## PAGE TEXT
--------------------------------------------------
The comedic genius, the early film star, and the icon.
Cultural icon change the layout of cinema forever.
Let's talk about some of the not-so-great stuff.
You mentioned their first marriage.
Let's talk about the buskers, the women, but maybe girls is a better word in his life.
Well, yes, but the first one was, I checked on this.
She was actually 17, so they got married in November of 1918.
She claimed she was pregnant.
She was not.
Shot good marriage.
Oh, yes.
She wasn't.
No, he met her at Sam Goldwyn's house at a party or something like that,
and so they were hideously ill-matched for many, many reasons.
She did end up becoming pregnant later, and this is another sad story,
is that the child only lived three days.
His name was Norman, but that was Charlie's first child,
and he is buried in Hollywood.
And that kind of was the last straw in terms of that marriage,
and so they ended up getting divorced in 1920.
How long would they, only for like a year, that they were together?
About two years.
Two years.
Yeah.
And he said that they were very ill-matched.
What was it about them that was ill-matched?
Well, Charlie was trying to pretend that he was an intellectual
on two years of public school education.
But he was hanging out with intellectuals.
They loved him, you know.
Oh, that's interesting.
That's interesting, okay.
He would invite them to the house.
Of course, Young Mildred is not going to be able to
participate in those conversations, and Charlie couldn't either,
but he was listening, you know, he was in, he was learning.
Why'd you think he was doing that?
Why'd you think that came from?
This was something that was a goal for him to become,
to raise himself up in terms of his abilities,
reading and writing and thinking, you know.
Of course, he wouldn't have had access to reading and writing
when he was growing up, would he?
As I said, I only went to a couple of days of school
in second grade or something.
Yeah.
Very spotty.
In fact, I think Sydney had to teach him how to read.
His brother, Sydney, was well read.
Why was Sydney, by the way, at this point?
Sydney, when Charlie came over here in 1914,
Sydney was continuing with the music hall because he was a headliner for Carnot,
but he's doing good.
Yeah, but then he comes over here himself in 15 and he stays over here.
So he also gets a contract with Geestone.
He's like the consolation prize for Senate because Charlie left after a year,
and I said, here's my brother.
Would they own good terms, the brother?
Yes, very close.
Oh, okay.
That's good.
So we have this first marriage.
It sounds like it ends badly for everybody involved.
Was there any sources or any records for you to get a feeling of how
how Charlie felt about that marriage?
And because this is still 1920s, 30s,
divorce is still a big deal by this point.
--------------------------------------------------
Dataset records
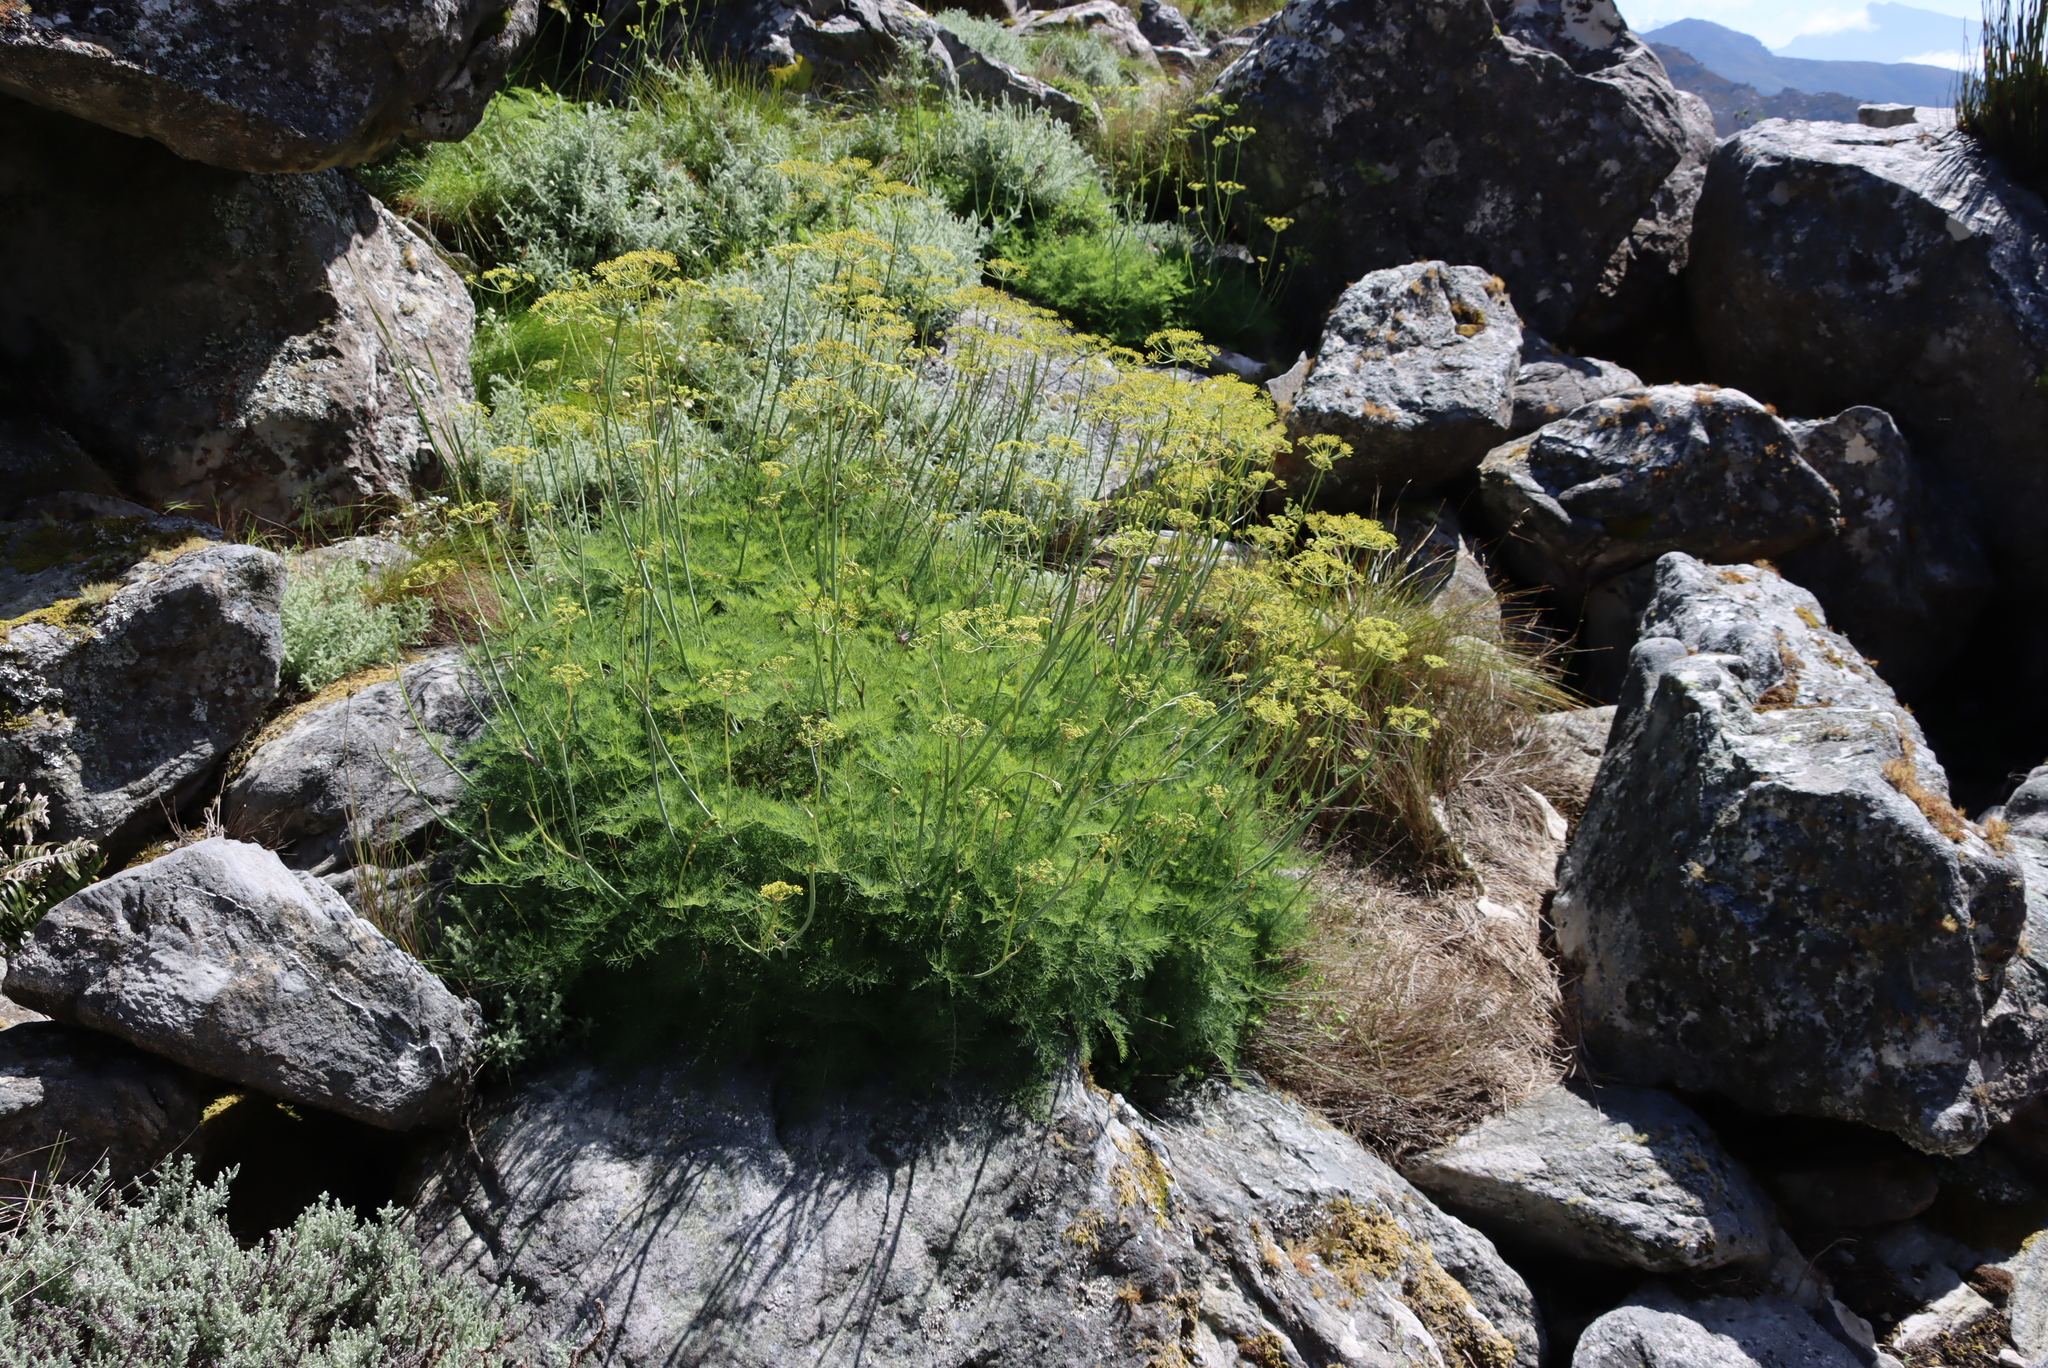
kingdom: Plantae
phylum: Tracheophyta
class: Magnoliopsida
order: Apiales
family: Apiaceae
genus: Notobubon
--------------------------------------------------
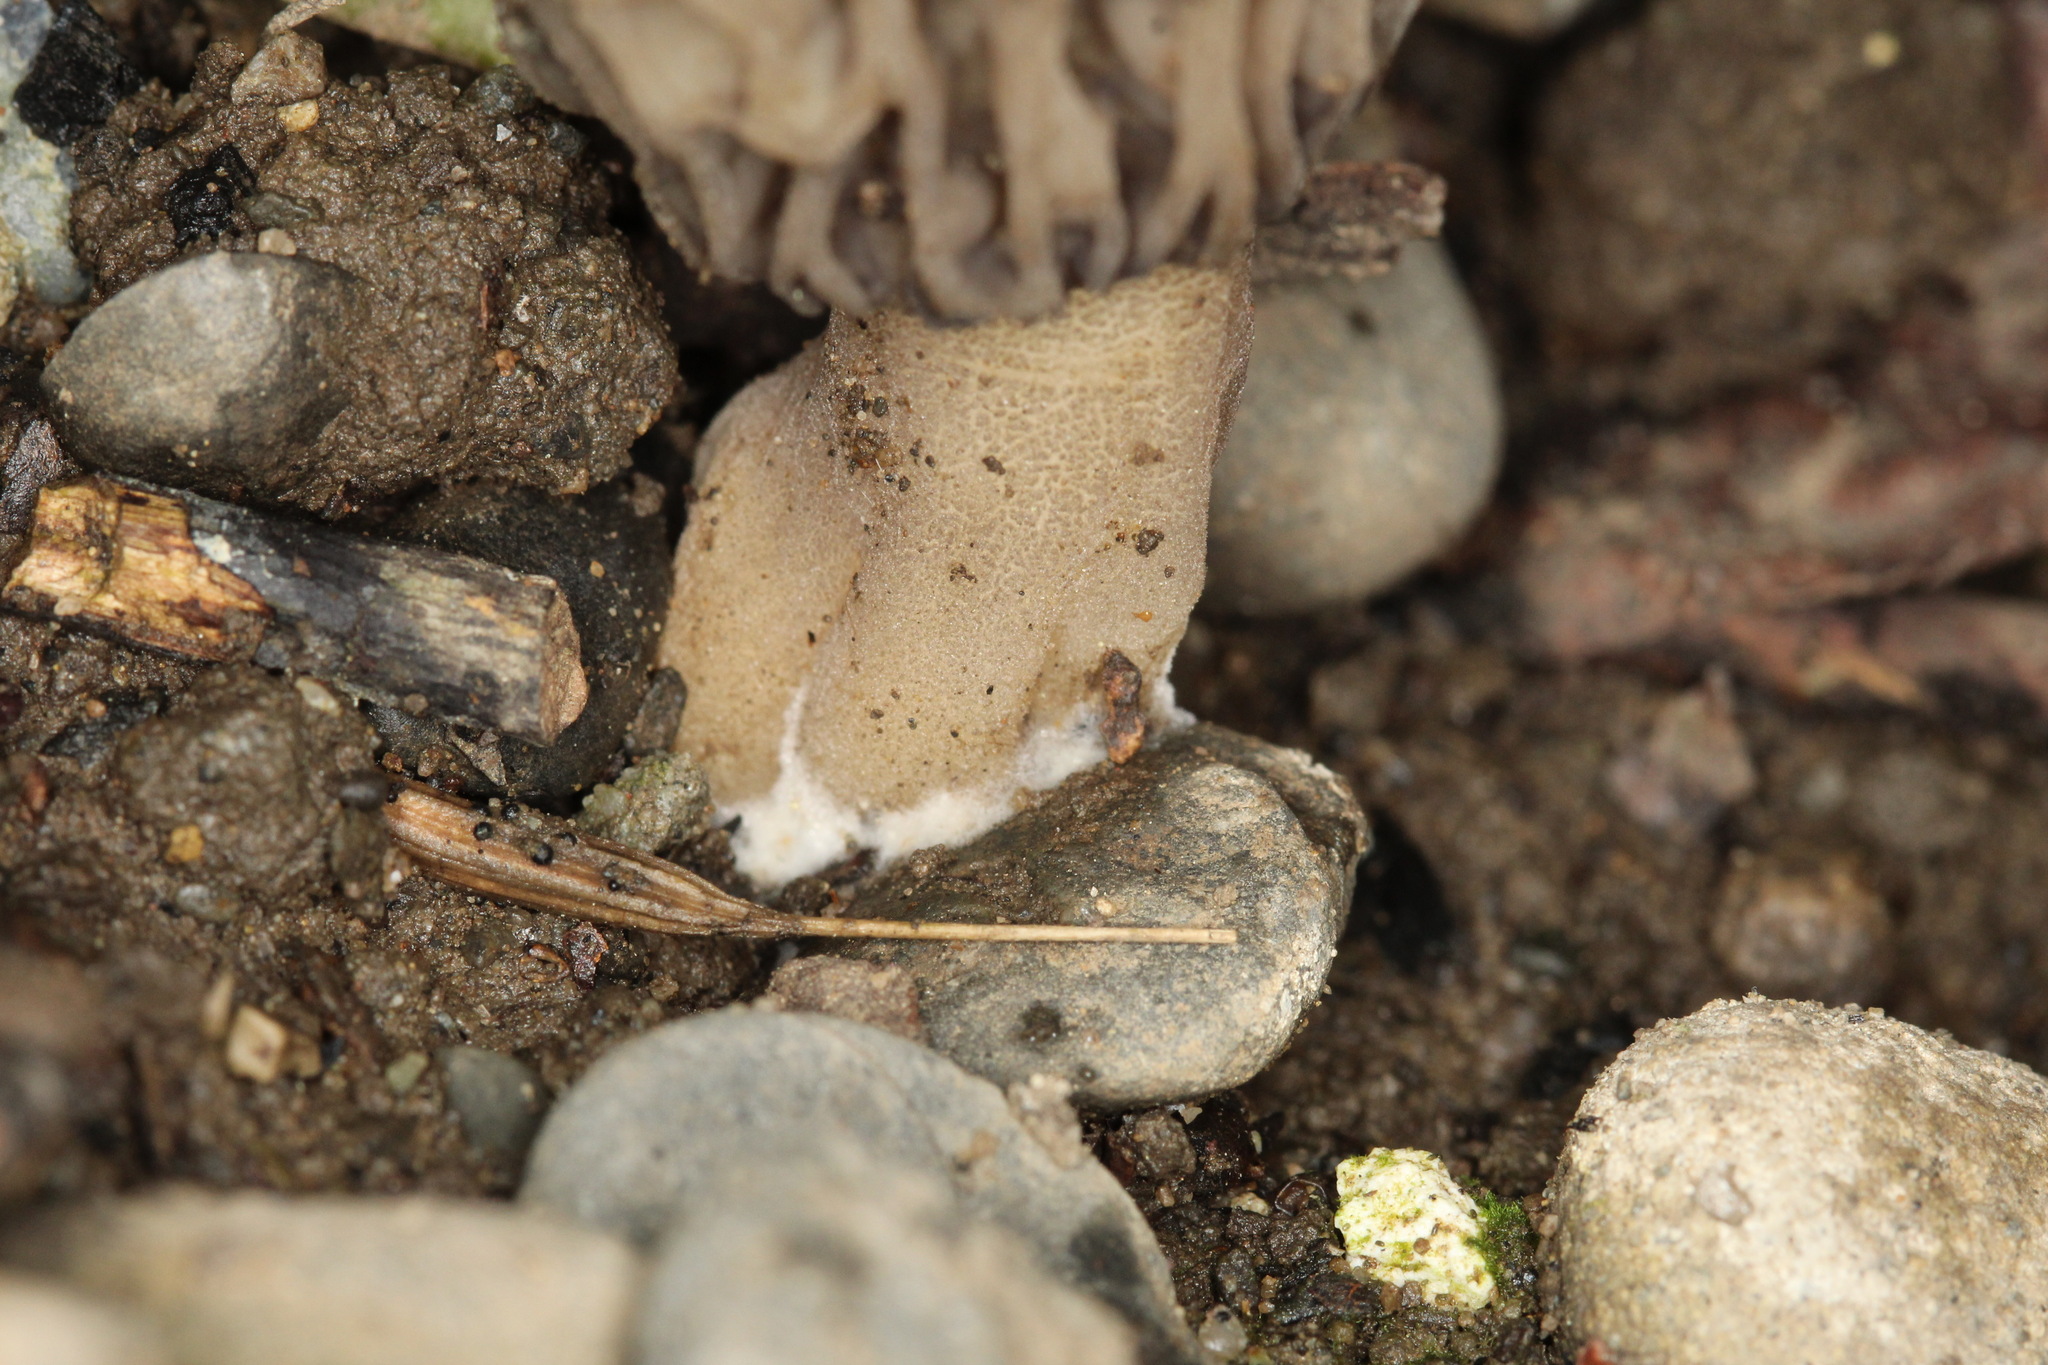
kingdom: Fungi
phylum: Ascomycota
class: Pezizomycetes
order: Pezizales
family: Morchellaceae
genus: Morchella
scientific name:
--------------------------------------------------
## COMPLETE THE FOLLOWING
(a) In the transcript, how many days did Charlie's first child live?
(b) Rewrite the stretch of the transcript from "Cultural icon change" through "she was pregnant.", substituting "December" for "November".

## RESULTS FOR EACH TASK
(a) Three days.

(b)
Cultural icon change the layout of cinema forever.
Let's talk about some of the not-so-great stuff.
You mentioned their first marriage.
Let's talk about the buskers, the women, but maybe girls is a better word in his life.
Well, yes, but the first one was, I checked on this.
She was actually 17, so they got married in December of 1918.
She claimed she was pregnant.